The credit score is perhaps the most important parameter that influences your loan approval or rejection. The credit score is a figure between the range of 300 and 900, and essentially signifies an individual’s creditworthiness. Higher the score, better the approval chances. As times have evolved, the number of lenders operating in the market has seen a steep rise, with many lenders like Fintechs offering immediate personal loans to salaried and self-employed individuals. The turnaround times for these immediate personal loans is about 24-48 hours, as lenders offering these types of loans have adopted a starkly advanced loan application process and processing systems.

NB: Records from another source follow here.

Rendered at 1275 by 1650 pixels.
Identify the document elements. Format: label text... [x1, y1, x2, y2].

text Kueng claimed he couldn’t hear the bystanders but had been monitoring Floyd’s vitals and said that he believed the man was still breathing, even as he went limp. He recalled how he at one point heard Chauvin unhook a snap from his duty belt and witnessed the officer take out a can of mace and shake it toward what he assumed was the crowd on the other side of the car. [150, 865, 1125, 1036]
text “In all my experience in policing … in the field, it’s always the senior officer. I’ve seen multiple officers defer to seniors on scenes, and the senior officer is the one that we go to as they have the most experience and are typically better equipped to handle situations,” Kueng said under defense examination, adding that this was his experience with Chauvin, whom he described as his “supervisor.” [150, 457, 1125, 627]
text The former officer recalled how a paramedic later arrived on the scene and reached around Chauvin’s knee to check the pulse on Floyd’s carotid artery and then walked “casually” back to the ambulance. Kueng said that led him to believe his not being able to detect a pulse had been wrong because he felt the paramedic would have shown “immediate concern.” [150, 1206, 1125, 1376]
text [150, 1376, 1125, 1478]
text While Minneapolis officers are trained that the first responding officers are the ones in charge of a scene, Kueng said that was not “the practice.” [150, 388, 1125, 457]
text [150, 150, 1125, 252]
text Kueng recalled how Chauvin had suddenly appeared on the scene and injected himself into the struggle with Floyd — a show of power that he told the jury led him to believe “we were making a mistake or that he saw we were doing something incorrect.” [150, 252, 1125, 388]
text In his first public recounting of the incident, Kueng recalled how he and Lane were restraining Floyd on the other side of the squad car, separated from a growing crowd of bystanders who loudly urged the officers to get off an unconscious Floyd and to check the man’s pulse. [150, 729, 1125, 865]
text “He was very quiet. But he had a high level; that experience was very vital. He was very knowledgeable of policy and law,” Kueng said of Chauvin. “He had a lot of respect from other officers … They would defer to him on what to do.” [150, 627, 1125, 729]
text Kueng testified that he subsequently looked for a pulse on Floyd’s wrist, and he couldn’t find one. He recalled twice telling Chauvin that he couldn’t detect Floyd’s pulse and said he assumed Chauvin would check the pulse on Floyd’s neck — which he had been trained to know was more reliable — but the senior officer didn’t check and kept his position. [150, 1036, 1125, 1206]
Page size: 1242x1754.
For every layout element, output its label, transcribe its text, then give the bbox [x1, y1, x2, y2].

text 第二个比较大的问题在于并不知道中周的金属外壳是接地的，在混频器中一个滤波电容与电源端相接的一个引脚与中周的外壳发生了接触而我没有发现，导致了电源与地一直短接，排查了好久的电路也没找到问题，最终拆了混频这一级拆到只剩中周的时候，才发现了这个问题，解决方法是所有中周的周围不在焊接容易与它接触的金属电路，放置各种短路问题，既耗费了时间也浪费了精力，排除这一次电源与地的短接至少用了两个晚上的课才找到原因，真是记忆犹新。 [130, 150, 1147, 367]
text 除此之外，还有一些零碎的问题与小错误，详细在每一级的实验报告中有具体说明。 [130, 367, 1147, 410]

In this article, we look at some common mistakes that can negatively impact an applicant’s credit score. Note that in most cases where lenders provide same day personal loans to individuals, they do so to those with good credit sores. Avoiding these mistakes can help applicants maintain a good score and improve approval chances on various types of secured or unsecured loans.
Late Payments
Late payments impact credit scores quite a bit. Multiple instances of EMI bounces or late payments can definitely have individual impacts on approval chances – meaning, your application can get rejected even if you have a good credit score in case you have too many late payments or EMI bounces. So, if you want to maintain good credit health, make sure you do not have multiple instances of late payments or EMI bounces.
Applying with too many lenders at once
Applying for loans with too many lenders at once can also cause damage. Applying with too many lenders reflects credit hungry behavior, as every inquiry leaves a mark on your credit profile. Applicants exhibiting credit-hungry behaviors are often rejected or offered loans at a much higher rate of interest.
Applying with DSAs
DSAs sometimes send your application to multiple lenders, creating a reaction in accordance with point number 2. It is thus, advised to go with single lenders and not pick DSAs to shield your score from being negatively impacted.
Defaulting on your loan
Defaults severely impact credit scores – more than any other parameter. As personal loans are unsecured loans, lenders use credit scores and repayment histories to determine the creditworthiness of applicants. Note that a single instance of default can bring down your score by over 30 points.
Having an extremely high monthly income to debt ratio
This is another parameter that can negatively impact your credit score. Make sure your monthly debt liabilities do not exceed 30% of your monthly income to maintain a healthy monthly income to debt ratio. Applications where the ration is over 50% will lead to rejections from lenders as it reflects a higher incidence of risk.